Tip: To see current bindings run this command:

netsh http show sslcert

So when Surface device tried to connect to registration URL, the connection was terminated by the WAP server.

I have four different test ADFS environments and decided to see if all of them had the same issue or not. So I ran that command in all four implementations and saw an interesting pattern.
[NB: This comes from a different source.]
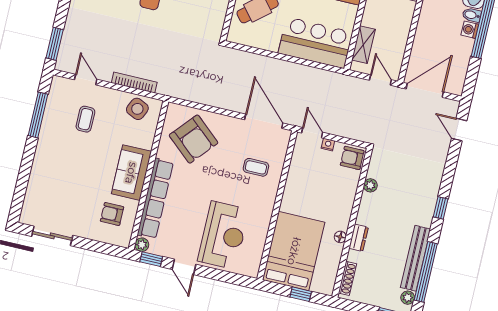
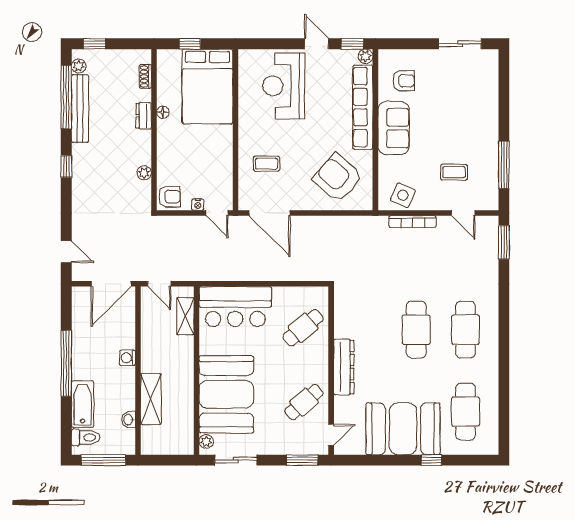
bidet: (472, 15) -> (81, 373), removed
washing machine: (470, 30) -> (128, 358), moved, turned 180
coffee table: (85, 119) -> (454, 172), turned 90
shoe rack: (347, 278) -> (145, 76), width x0.70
When ADDS name of the domain where ADFS was installed matched Federation Service name, then the required binding was present. When ADDS name did not match the Federation Service name then the required binding was not there and work place did not work. Ok, if you not follow me, lets take a look at some examples.

Let’s say, my ADDS name is CONTOSO.COM and when I install ADFS, I give it the following name FS1.CONTOSO.COM. Name space of the ADDS and Fed Service is the same. If you look at SSL binding you will find EnterpriseRegistration.contoso.com:443

If we look at a different design, with the same ADDS Domain (CONTOSO.COM), but we install ADFS with different name, such as FS1.MYFEDDOMAIN.COM. If you look at SSL bindings you will not find required name for device registration.

When ADFS is installed with different name then the ADDS name, it does not create required SSL binding.

But, no worries. It is actually easy to add this binding and enable device registration to work. All you have to do is to run two PowerShell commands.

To make it work, first I had to run this on ADFS server:

Add-AdfsDeviceRegistrationUpnSuffix -UpnSuffix “myfeddomain.com”

It added EnterpriseRegistration.myfeddomain.com SSL binding to ADFS server.

Then I had to run this on WAP server to get the same binding registered as well:

Update-WebApplicationProxyDeviceRegistration

In my test environment I have my users in the following naming convention User@myfeddomain.com, and device registration started to work as expected.

Let me know if you got any questions.